I pad out of Cole’s bedroom and into the hall. At the far end, the door to Sharon’s old bedroom is open, light shining onto the carpet, and I realize with a start that I’ve actually never been inside. I make my way down the hall to a room that reminds me very much of Cole’s — quaint decor, antique furniture, a heavy wood bed frame that sits high off the floor with a white counterpane embroidered all over with violets. There are lace curtains, and through them I can see the spreadof Raritan Bay, and beyond that, the Atlantic Ocean, still visible in the last streaks of twilight that cross the sky. But at first, the room appears to be empty.
“Cole?”
“Right here.” He pokes his head out of a small alcove around the corner from the bedroom door, and I cross the room to join him in the narrow space. There’s a dresser and a vanity with a low bench, just wide enough for two people.

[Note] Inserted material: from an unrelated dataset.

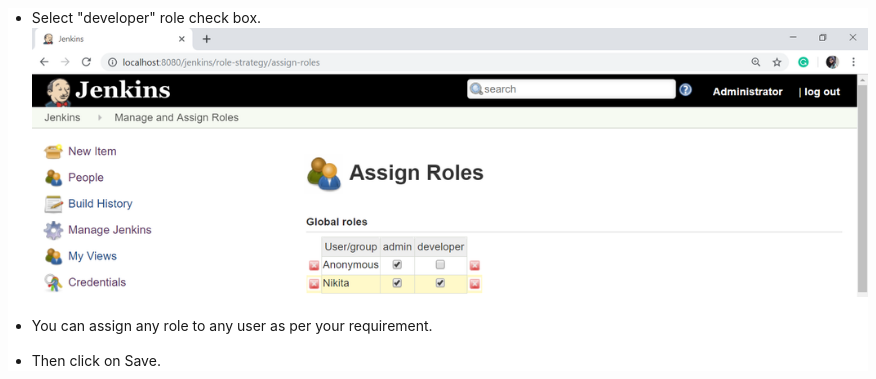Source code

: - Select "developer" role check box.
![assign user to a role](imgs/assign-user-to-a-role.png)


- You can assign any role to any user as per your requirement.
- Then click on Save.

Cole is seated, a white robe pulled haphazardly over his boxers, and I sit down beside him.
“I haven’t been in this room in years,” he begins, his voice a little hollow. “Gram — she had a stroke one night while she was sleeping. She had invited a few friends over to play cards the next day, and when they couldn’t get in, they called the police — Good thing, too, or else it might have been a couple of days until they found her.”
I reach out to take his hand, twining his fingers in mine.
“When she died, and I found out she left the house to me — I think she wanted me to have something that was mine, that my parents couldn’t take away from me no matter what. And I’m grateful, but I hadn’t even stepped foot in the house until the night of Bree and Seth’s engagement party, after — after I left you. And I couldn’t bear to come in here at all.”